- _Text passage_:

##########

Clearly, this was and is a colossal fire risk, as numerous expert media observed. Yet four days later, the airline reupped on the hoverboard OK, putting out a press release that the devices were allowed.

The link to that tweet — still published as of press time, with an image of a hoverboard that does not have the red circle and line through it — says that:

“Children near and far are hoping to unwrap the hottest holiday item this year: hoverboards…but now they are banned on all Delta aircraft out of safety considerations. Passengers need to think twice about the batteries powering these and other electronic devices before bringing them to the airport.”

But the original, helpfully copied by a content scraper as of 26 November, reads:

“Children near and far are hoping to unwrap the newest, coolest holiday item this year — hoverboards. But, passengers should think about the batteries powering these and other electronic devices before bringing them to the airport.”

Delta’s advice would appear to have remained in place as late as 10 December, with a new hoverboard ban posted as of 11 December. That’s four days after Hanukkah began this year. It’s just four days before the USPS last pre-Christmas mailing date for standard post. In the busy run-up to the Christmas period, do airlines seriously think that this kind of late action, without a commensurate set of update notifications to passengers, is sufficient? And what are customers supposed to do: ship the hoverboards, making the opened gifted devices end up in the cargo belly of the very aircraft on which people may be flying?

##########

Data items:
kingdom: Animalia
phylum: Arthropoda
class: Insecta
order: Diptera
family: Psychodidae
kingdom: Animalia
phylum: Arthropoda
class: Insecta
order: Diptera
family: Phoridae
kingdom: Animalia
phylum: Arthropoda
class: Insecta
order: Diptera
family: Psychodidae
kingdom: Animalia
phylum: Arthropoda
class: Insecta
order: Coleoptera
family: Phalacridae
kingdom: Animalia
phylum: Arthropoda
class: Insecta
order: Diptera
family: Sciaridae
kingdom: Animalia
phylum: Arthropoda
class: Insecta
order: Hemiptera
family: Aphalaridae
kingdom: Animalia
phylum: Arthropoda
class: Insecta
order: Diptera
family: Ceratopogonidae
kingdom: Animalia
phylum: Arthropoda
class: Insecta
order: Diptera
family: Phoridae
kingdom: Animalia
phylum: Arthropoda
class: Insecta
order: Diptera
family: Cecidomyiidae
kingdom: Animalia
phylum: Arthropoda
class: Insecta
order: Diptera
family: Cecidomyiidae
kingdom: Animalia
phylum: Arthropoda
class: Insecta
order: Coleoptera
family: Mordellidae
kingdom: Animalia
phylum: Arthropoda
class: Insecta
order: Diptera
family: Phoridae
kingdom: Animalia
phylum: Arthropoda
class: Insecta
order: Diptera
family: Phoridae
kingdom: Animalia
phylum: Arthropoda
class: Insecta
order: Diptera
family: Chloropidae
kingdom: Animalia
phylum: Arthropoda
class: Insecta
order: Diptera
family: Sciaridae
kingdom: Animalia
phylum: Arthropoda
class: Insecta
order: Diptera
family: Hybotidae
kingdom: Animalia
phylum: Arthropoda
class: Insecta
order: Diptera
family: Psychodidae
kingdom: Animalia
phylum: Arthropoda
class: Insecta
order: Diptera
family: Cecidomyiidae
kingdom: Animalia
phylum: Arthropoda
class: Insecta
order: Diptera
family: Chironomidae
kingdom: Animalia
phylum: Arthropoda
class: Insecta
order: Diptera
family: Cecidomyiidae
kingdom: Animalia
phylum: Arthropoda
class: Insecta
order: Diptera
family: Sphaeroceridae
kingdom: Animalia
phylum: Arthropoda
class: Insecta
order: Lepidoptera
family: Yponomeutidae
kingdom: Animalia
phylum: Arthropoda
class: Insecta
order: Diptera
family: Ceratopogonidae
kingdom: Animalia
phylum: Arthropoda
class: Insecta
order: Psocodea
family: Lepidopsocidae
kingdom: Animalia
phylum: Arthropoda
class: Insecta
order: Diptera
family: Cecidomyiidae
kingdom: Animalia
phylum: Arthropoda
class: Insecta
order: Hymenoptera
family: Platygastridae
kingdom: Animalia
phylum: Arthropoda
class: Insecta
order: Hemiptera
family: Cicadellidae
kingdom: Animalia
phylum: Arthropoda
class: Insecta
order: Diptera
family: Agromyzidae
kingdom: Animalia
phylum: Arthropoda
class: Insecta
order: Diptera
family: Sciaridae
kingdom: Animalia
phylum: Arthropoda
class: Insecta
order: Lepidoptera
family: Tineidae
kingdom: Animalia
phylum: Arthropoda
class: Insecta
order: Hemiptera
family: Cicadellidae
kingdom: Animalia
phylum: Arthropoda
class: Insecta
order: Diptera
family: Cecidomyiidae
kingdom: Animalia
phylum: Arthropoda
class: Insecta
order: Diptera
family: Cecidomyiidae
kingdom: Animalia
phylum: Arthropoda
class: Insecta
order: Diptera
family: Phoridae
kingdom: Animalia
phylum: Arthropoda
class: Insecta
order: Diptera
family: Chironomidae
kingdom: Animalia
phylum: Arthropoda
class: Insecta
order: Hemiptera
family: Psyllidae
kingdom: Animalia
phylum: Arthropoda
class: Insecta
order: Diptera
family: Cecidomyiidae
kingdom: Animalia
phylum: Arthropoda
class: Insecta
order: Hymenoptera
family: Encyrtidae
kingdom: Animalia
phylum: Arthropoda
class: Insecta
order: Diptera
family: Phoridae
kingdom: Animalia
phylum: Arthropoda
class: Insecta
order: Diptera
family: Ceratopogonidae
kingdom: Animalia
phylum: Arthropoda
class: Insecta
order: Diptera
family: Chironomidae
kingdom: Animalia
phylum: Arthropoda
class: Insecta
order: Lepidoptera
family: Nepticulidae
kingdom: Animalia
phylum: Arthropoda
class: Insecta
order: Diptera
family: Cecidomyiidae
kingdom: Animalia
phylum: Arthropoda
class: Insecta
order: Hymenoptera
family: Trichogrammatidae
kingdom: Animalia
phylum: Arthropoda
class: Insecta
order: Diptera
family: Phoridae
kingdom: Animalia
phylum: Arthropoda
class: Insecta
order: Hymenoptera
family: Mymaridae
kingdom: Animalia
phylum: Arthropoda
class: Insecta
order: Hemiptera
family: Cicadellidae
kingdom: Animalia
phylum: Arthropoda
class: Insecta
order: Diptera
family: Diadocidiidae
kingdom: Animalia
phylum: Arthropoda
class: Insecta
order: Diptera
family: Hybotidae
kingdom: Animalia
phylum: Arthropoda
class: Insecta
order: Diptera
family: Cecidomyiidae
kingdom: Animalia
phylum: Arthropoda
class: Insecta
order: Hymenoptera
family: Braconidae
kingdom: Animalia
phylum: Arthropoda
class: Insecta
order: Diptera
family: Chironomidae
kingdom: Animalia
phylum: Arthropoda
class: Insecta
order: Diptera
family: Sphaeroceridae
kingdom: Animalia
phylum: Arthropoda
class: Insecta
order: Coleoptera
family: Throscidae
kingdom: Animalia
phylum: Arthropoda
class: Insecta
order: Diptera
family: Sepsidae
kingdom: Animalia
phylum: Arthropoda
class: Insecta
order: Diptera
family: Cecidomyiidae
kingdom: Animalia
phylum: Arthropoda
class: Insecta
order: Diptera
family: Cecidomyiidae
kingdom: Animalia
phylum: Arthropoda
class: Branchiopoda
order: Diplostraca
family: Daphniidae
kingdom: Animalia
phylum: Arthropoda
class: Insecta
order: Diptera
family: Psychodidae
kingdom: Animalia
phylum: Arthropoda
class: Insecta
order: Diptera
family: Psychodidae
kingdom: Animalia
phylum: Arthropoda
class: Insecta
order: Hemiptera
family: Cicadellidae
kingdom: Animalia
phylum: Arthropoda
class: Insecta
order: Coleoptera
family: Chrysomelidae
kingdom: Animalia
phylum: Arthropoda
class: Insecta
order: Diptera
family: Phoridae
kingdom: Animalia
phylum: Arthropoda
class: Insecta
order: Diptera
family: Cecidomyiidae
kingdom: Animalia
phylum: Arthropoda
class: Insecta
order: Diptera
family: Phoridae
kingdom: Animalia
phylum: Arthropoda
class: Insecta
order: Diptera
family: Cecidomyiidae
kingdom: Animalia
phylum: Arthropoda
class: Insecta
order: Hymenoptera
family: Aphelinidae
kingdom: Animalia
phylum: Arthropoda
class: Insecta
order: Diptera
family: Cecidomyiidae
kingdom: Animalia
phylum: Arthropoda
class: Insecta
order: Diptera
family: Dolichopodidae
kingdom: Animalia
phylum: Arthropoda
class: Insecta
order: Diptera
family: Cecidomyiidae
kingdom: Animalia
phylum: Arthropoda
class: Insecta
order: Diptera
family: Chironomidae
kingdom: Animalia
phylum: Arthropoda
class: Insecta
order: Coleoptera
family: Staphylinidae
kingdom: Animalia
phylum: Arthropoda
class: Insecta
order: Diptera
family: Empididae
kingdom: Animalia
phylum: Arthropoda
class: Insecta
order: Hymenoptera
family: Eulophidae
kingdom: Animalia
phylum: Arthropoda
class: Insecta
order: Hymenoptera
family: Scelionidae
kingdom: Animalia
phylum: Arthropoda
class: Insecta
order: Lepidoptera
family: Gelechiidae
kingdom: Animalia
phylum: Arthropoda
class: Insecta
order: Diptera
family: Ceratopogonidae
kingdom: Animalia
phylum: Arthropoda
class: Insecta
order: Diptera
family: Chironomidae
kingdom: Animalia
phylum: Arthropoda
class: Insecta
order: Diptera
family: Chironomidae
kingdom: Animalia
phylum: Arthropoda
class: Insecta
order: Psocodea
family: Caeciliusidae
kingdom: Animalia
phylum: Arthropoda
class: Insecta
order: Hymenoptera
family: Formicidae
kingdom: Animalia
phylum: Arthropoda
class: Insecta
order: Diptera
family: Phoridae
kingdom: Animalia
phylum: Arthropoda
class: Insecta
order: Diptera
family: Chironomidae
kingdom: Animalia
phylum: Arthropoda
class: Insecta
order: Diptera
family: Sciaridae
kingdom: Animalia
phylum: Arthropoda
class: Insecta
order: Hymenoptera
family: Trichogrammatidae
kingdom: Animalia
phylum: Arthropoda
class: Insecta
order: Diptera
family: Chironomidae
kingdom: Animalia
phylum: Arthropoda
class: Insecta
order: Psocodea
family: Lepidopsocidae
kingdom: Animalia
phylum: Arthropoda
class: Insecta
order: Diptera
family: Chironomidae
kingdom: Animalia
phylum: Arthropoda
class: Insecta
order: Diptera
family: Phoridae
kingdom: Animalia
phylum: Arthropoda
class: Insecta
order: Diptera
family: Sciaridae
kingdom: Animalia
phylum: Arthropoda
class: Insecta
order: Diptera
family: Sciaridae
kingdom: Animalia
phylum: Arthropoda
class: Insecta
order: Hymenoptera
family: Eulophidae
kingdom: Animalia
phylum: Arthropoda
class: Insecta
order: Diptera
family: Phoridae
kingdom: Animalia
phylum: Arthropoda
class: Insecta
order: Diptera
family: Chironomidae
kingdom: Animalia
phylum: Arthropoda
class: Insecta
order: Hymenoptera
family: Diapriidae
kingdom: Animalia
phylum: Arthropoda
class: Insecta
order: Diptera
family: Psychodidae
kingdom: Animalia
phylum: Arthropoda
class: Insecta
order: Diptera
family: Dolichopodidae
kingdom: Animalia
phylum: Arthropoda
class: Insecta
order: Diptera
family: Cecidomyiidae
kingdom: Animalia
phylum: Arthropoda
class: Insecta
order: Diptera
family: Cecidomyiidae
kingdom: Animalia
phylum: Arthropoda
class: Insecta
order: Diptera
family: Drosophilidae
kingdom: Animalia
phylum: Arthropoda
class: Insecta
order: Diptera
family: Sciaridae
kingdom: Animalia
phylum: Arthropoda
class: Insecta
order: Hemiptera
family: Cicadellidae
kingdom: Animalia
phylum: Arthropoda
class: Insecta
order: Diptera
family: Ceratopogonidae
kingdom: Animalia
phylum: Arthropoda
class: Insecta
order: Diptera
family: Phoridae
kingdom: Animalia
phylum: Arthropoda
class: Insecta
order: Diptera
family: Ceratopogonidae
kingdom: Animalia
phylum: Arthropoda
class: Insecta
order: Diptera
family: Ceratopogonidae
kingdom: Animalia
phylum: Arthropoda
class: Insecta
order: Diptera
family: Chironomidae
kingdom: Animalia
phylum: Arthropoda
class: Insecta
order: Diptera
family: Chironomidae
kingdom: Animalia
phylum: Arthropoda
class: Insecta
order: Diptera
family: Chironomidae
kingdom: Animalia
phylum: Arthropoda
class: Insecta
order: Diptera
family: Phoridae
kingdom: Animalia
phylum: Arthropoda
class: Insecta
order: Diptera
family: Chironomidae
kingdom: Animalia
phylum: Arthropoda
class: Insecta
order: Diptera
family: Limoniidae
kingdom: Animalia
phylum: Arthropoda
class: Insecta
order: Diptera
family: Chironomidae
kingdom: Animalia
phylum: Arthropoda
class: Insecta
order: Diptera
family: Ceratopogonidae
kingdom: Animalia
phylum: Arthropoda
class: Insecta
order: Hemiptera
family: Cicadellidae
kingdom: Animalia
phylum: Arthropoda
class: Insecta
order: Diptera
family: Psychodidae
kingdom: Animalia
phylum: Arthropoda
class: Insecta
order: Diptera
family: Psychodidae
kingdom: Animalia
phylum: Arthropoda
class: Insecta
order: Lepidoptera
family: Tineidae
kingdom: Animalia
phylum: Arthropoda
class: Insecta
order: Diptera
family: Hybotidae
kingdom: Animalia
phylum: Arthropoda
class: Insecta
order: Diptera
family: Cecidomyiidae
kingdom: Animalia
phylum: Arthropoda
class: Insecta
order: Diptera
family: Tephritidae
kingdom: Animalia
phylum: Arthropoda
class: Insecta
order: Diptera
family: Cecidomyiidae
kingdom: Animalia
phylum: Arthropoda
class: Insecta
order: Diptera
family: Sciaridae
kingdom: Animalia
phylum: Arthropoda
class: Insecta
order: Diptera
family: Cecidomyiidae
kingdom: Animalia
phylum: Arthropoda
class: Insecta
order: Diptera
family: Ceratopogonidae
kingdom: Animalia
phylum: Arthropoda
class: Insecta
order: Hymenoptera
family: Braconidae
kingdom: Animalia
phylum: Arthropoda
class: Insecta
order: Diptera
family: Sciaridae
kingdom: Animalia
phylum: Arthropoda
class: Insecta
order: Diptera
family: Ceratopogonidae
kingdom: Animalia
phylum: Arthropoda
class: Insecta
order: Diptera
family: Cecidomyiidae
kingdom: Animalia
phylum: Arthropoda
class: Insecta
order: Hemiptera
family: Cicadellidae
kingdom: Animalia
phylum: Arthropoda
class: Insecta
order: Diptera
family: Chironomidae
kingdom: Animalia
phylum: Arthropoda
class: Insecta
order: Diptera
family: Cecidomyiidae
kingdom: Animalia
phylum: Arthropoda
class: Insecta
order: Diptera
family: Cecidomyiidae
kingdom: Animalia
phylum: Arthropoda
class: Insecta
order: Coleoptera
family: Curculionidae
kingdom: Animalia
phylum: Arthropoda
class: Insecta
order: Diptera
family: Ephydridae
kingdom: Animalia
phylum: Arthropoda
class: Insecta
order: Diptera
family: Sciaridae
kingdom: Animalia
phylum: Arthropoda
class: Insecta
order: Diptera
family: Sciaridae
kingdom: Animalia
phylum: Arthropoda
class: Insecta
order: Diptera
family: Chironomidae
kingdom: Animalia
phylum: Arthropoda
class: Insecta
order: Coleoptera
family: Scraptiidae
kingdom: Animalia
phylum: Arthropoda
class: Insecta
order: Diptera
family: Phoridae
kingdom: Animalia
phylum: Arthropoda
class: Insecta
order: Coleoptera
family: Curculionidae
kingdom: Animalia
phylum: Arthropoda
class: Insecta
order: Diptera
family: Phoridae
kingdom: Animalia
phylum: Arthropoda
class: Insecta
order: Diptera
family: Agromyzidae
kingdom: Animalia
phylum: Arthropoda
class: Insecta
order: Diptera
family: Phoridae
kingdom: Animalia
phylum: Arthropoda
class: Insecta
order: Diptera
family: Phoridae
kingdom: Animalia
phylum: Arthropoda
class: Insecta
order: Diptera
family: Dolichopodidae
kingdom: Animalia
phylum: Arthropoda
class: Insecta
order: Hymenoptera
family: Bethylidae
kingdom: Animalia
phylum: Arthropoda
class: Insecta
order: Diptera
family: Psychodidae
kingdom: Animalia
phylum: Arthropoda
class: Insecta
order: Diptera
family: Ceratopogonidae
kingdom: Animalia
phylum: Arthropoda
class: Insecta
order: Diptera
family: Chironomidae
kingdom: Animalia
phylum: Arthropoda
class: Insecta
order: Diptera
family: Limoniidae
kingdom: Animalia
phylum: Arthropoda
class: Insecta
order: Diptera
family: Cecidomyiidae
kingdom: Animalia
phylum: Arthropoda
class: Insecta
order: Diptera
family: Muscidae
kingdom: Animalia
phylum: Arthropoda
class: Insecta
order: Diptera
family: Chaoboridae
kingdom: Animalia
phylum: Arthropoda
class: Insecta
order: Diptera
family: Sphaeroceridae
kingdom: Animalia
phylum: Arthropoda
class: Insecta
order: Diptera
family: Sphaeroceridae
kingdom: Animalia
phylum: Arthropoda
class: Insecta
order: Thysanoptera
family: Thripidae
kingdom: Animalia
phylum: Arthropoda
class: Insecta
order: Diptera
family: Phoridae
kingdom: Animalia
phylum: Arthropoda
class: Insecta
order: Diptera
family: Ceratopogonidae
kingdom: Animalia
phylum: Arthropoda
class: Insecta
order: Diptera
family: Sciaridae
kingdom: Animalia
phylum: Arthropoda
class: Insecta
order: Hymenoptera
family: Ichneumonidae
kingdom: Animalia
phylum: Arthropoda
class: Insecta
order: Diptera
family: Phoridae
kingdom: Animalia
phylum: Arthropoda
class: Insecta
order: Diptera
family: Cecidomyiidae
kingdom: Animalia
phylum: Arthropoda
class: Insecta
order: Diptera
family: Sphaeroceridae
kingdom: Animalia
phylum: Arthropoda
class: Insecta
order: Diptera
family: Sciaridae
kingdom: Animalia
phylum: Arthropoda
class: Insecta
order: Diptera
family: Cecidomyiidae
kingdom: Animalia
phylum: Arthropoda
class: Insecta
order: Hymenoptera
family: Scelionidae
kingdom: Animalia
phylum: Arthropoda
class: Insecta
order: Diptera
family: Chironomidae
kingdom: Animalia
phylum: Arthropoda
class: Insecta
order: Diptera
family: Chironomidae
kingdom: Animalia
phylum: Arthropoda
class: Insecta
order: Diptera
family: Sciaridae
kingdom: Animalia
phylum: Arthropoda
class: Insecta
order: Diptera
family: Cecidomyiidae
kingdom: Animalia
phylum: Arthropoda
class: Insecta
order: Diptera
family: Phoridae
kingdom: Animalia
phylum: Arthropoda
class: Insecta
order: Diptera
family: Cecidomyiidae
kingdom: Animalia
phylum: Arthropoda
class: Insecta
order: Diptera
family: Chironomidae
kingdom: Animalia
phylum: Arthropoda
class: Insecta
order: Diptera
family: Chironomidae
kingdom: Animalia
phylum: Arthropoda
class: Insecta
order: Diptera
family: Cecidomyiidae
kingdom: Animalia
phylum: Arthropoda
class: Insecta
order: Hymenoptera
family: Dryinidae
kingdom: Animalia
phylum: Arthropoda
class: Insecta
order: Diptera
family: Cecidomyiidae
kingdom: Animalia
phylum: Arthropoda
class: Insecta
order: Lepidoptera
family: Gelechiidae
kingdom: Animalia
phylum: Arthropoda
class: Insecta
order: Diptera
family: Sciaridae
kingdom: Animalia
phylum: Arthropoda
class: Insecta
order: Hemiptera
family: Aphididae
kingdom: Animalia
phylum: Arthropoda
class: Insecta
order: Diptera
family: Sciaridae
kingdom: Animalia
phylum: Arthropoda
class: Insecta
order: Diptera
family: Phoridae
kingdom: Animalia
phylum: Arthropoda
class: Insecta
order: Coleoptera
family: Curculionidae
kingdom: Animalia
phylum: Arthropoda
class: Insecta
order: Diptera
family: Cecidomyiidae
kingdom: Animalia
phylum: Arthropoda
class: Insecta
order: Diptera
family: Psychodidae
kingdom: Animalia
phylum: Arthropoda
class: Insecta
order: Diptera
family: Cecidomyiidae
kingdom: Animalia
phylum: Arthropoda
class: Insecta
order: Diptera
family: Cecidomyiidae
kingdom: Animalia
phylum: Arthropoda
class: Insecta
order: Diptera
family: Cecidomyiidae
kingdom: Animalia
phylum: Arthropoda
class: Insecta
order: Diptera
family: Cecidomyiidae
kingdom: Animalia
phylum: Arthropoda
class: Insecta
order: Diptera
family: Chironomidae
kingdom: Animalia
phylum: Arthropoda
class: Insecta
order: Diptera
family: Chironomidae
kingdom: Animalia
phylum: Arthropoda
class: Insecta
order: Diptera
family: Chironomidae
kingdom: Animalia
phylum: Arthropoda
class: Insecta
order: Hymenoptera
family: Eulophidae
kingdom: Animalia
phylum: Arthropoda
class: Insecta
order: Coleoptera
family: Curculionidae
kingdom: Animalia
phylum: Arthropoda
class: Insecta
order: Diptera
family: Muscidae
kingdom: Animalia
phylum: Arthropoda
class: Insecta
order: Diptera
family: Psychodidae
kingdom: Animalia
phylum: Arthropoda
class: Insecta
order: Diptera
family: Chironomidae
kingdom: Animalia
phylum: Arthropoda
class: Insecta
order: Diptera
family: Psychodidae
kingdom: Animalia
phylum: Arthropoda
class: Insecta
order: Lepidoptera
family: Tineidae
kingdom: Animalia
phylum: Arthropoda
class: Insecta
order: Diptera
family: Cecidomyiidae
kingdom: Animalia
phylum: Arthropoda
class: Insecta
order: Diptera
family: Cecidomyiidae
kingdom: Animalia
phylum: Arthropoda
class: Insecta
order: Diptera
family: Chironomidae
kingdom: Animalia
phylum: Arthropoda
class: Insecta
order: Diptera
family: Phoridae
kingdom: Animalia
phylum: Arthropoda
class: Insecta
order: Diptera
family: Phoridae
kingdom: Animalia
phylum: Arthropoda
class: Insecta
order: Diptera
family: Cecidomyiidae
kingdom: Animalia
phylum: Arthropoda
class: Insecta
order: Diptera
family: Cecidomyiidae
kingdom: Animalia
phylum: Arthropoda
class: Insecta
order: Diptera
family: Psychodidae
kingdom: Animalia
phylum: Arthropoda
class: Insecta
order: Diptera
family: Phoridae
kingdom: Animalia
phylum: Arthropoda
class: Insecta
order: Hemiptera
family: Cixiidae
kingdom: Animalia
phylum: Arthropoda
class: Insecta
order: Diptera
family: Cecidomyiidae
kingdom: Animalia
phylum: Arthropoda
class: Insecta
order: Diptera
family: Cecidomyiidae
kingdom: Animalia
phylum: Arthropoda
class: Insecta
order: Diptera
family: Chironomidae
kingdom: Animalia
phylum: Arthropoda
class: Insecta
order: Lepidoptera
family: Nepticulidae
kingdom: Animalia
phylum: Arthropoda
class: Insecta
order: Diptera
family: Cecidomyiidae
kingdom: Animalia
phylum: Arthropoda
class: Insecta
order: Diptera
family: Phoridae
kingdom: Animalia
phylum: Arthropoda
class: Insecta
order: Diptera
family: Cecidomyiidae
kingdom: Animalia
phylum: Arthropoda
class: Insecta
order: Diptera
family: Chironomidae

##########

- _Tasks to perform_:
a – List every calendar date named in the passage on Delta's hoverboard rules.
b – Extend the passage on Delta's hoverboard rules with a few more sentences that pick up after its closing question.

- _Answers provided_:
a – 26 November, 10 December, 11 December

b –
Let’s reiterate: Delta is not the only airline at fault here. Slow movement on whether or not the holiday gift of the year poses a security threat is an industry problem that requires industry action. Perhaps one of the numerous groups claiming to represent US airlines could make the issue a priority.

A significant part of the problem is, as Runway Girl Network continues to highlight, that airlines and regulators are not talking about batteries in the same way that regular people — airline passengers — talk about batteries.

Overwhelmingly, where manufacturers and retailers talk about battery life, they continue to talk about ampere hours (Ah), the unit of charge, not watt-hours (Wh), a unit of energy being quoted by airlines. Ampere hours are, of course, just larger units of the milliampere hour that those same manufacturers and retailers quote for phones, tablets and so on.

Virgin Australia issued some remarkably poorly written advice on lithium ion batteries on 8 December.

This airline — a significant international partner of Delta’s, as it happens, with full codesharing across numerous services — was talking watt-hours only and gave such helpful recommendation as to ensure that any battery “meets the requirements of the UN Manual of Tests and Criteria, Part III, subsection 38.3”. This is an unparsable, unnavigable 83-page PDF document.

The airline also unhelpfully says that, for batteries under 100 Wh — and let’s remember, batteries are not quoted in Wh — “we will allow a reasonable amount for personal use and the intended itinerary”. It adds that, “Unfortunately, if any of these conditions cannot be met the devices and batteries will not be cleared for carriage.” The ‘reasonable amount’ test is as absurd as it is irresponsible and asinine.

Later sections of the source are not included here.